### What is needed
Starting with the line that contains "5. Sự Kết Hợp Giữa Di Sản Và Hiện Đại" and stopping after the line that contains "de Aquatim în șase localități", copy the entries below exactly. Include nothing else.

### Information provided
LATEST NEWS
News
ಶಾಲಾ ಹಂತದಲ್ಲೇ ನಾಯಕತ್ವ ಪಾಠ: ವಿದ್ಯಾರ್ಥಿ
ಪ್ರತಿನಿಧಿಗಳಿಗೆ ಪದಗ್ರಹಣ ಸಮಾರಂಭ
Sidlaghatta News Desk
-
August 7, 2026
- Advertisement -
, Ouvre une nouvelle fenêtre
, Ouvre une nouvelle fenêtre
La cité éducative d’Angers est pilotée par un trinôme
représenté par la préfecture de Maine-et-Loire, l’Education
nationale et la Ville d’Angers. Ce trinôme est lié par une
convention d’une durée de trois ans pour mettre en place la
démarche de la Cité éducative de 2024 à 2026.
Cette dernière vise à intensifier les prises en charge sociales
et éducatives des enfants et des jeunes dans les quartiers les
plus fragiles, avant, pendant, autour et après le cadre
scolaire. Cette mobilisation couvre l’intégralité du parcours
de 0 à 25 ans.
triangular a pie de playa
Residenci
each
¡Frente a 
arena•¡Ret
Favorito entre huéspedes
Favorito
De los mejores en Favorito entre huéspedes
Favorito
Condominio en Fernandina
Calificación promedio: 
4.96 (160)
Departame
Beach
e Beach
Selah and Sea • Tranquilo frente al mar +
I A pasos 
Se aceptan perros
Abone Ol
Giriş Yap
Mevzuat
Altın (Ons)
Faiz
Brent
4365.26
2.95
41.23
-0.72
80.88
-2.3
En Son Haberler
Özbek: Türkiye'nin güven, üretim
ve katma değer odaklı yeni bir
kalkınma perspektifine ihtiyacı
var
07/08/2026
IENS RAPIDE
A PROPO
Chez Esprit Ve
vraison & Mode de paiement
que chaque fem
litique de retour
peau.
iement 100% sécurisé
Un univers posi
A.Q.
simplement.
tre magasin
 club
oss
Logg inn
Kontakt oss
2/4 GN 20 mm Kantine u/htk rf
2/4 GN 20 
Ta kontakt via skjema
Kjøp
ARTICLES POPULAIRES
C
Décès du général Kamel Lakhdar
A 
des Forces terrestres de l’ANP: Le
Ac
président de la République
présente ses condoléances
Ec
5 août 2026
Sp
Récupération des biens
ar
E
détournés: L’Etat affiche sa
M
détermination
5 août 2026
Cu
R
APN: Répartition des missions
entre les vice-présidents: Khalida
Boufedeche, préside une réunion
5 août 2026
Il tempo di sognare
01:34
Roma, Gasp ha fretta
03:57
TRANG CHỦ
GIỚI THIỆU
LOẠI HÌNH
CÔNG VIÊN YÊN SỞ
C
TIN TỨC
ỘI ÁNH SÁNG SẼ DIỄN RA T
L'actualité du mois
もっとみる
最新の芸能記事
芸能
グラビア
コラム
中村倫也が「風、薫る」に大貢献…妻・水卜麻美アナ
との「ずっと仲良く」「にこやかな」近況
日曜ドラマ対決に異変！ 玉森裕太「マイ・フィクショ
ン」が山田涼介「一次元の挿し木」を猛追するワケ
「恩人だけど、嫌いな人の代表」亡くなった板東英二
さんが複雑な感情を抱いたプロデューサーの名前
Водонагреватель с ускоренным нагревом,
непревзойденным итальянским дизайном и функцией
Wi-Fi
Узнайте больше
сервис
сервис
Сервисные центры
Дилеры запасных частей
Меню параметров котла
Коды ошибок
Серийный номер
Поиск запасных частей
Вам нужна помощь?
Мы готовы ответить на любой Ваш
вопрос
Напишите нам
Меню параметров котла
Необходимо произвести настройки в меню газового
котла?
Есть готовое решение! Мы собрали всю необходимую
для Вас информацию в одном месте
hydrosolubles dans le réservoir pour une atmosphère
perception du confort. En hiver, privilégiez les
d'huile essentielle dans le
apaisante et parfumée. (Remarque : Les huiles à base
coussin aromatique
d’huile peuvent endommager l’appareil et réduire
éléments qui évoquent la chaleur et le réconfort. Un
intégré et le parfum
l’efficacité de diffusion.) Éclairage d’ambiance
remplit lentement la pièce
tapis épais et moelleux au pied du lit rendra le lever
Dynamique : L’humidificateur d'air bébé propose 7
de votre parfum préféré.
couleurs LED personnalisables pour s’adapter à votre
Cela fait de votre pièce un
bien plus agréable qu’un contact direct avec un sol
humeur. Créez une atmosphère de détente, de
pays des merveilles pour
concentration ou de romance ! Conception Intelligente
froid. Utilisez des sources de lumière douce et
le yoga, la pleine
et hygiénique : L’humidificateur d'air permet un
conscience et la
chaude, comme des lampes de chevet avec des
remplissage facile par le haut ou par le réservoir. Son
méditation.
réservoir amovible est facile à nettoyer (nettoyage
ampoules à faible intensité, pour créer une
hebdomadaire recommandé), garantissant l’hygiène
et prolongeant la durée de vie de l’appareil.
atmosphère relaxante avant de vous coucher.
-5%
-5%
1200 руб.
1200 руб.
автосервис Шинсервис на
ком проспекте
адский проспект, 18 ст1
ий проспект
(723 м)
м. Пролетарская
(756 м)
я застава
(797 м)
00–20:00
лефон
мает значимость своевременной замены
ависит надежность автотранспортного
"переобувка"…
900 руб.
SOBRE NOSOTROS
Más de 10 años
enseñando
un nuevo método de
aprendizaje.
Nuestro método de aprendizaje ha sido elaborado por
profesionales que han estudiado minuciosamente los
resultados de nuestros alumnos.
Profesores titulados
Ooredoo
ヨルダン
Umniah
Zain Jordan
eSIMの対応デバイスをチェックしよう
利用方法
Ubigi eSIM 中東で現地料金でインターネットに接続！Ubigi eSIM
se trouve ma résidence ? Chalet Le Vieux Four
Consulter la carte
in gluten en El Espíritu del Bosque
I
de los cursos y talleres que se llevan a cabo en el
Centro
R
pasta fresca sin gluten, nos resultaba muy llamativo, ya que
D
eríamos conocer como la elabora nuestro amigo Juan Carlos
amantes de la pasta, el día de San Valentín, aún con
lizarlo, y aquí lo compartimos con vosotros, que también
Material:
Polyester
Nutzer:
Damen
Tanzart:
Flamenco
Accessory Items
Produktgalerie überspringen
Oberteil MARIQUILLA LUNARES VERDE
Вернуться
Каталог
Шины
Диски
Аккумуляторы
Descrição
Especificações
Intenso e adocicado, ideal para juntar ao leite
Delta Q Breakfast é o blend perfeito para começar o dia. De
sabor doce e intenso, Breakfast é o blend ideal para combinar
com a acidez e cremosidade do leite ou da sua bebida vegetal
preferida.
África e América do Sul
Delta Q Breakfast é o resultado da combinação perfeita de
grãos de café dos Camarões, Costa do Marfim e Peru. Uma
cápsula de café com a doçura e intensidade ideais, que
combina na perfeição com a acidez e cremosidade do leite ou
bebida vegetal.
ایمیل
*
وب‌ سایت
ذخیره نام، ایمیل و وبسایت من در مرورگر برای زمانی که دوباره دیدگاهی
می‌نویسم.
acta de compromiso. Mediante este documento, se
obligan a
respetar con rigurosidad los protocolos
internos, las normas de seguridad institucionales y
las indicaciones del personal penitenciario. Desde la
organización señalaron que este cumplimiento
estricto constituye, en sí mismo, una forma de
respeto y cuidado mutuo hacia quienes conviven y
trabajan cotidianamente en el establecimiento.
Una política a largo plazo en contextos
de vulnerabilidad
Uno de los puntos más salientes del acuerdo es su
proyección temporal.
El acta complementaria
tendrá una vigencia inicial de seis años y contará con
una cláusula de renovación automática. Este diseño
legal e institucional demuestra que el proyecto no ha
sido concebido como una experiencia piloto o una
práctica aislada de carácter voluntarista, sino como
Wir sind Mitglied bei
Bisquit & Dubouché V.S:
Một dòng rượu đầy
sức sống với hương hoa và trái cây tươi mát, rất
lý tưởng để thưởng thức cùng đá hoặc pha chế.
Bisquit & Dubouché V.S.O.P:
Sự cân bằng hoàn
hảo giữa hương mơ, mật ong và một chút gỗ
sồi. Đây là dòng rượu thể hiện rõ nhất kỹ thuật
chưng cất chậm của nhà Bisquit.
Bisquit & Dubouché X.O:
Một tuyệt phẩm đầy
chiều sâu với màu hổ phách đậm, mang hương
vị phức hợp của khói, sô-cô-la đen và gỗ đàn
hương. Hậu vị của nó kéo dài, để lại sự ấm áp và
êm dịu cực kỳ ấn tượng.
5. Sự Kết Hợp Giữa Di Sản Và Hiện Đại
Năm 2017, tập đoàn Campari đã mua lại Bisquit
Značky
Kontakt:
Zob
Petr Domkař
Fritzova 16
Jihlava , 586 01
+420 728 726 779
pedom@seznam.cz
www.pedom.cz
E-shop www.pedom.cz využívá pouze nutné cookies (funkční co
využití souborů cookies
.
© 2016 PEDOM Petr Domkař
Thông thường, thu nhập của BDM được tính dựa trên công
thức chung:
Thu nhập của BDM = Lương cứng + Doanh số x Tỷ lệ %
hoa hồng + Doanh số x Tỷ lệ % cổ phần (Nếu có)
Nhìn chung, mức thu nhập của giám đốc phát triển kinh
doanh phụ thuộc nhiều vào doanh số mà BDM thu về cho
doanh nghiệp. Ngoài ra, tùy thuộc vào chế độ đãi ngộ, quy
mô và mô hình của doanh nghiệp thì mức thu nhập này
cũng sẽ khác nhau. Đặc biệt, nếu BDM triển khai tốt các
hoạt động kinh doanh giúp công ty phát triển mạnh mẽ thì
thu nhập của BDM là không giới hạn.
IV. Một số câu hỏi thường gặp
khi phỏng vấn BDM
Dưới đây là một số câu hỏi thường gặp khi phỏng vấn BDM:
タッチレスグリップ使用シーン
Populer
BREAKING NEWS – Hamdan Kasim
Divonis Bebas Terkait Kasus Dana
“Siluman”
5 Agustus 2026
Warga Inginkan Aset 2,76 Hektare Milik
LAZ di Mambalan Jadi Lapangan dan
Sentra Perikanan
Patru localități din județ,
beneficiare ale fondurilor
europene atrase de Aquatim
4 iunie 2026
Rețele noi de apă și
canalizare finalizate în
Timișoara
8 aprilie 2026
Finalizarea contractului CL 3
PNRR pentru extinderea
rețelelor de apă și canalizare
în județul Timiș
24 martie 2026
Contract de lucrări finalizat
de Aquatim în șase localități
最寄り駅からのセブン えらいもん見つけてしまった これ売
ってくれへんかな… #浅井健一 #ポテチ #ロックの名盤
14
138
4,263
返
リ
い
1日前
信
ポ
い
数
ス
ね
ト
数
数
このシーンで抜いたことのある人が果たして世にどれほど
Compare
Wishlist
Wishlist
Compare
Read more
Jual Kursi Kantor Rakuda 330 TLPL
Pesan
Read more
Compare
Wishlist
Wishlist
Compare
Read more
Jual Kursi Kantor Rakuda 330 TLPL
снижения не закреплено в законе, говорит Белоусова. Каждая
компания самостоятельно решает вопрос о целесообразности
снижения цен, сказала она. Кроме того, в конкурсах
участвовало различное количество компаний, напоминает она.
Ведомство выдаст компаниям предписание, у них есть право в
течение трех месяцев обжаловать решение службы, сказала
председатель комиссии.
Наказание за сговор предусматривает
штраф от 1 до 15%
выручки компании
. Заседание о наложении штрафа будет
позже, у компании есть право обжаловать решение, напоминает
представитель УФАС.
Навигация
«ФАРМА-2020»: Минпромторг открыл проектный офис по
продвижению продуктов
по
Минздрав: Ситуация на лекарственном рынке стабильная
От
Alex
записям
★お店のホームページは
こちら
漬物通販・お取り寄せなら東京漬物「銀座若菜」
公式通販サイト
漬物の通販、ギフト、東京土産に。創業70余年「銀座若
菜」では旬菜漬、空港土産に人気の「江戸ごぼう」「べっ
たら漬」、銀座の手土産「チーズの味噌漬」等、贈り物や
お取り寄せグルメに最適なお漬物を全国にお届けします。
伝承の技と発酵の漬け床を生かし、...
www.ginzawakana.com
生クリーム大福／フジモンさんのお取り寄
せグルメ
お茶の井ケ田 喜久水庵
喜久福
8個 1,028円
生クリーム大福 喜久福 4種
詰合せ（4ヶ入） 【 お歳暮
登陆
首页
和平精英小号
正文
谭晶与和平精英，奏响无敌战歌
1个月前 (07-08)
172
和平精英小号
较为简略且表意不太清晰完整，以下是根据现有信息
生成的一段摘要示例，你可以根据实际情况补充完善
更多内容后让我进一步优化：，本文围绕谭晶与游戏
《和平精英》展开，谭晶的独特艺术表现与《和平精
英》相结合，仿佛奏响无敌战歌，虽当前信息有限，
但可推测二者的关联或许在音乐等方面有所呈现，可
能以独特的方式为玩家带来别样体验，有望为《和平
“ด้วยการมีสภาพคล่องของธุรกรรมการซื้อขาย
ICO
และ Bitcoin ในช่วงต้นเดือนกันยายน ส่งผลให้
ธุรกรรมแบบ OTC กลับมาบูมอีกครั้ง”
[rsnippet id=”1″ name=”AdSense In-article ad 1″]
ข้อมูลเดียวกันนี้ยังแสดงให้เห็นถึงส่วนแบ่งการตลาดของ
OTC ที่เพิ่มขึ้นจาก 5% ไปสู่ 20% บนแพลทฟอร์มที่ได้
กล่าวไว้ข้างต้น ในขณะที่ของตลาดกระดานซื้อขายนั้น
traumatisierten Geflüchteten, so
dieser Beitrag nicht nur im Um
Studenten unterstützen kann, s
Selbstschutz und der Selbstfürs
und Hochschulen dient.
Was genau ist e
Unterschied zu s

### Result of the exercise
5. Sự Kết Hợp Giữa Di Sản Và Hiện Đại
Năm 2017, tập đoàn Campari đã mua lại Bisquit
Značky
Kontakt:
Zob
Petr Domkař
Fritzova 16
Jihlava , 586 01
+420 728 726 779
pedom@seznam.cz
www.pedom.cz
E-shop www.pedom.cz využívá pouze nutné cookies (funkční co
využití souborů cookies
.
© 2016 PEDOM Petr Domkař
Thông thường, thu nhập của BDM được tính dựa trên công
thức chung:
Thu nhập của BDM = Lương cứng + Doanh số x Tỷ lệ %
hoa hồng + Doanh số x Tỷ lệ % cổ phần (Nếu có)
Nhìn chung, mức thu nhập của giám đốc phát triển kinh
doanh phụ thuộc nhiều vào doanh số mà BDM thu về cho
doanh nghiệp. Ngoài ra, tùy thuộc vào chế độ đãi ngộ, quy
mô và mô hình của doanh nghiệp thì mức thu nhập này
cũng sẽ khác nhau. Đặc biệt, nếu BDM triển khai tốt các
hoạt động kinh doanh giúp công ty phát triển mạnh mẽ thì
thu nhập của BDM là không giới hạn.
IV. Một số câu hỏi thường gặp
khi phỏng vấn BDM
Dưới đây là một số câu hỏi thường gặp khi phỏng vấn BDM:
タッチレスグリップ使用シーン
Populer
BREAKING NEWS – Hamdan Kasim
Divonis Bebas Terkait Kasus Dana
“Siluman”
5 Agustus 2026
Warga Inginkan Aset 2,76 Hektare Milik
LAZ di Mambalan Jadi Lapangan dan
Sentra Perikanan
Patru localități din județ,
beneficiare ale fondurilor
europene atrase de Aquatim
4 iunie 2026
Rețele noi de apă și
canalizare finalizate în
Timișoara
8 aprilie 2026
Finalizarea contractului CL 3
PNRR pentru extinderea
rețelelor de apă și canalizare
în județul Timiș
24 martie 2026
Contract de lucrări finalizat
de Aquatim în șase localități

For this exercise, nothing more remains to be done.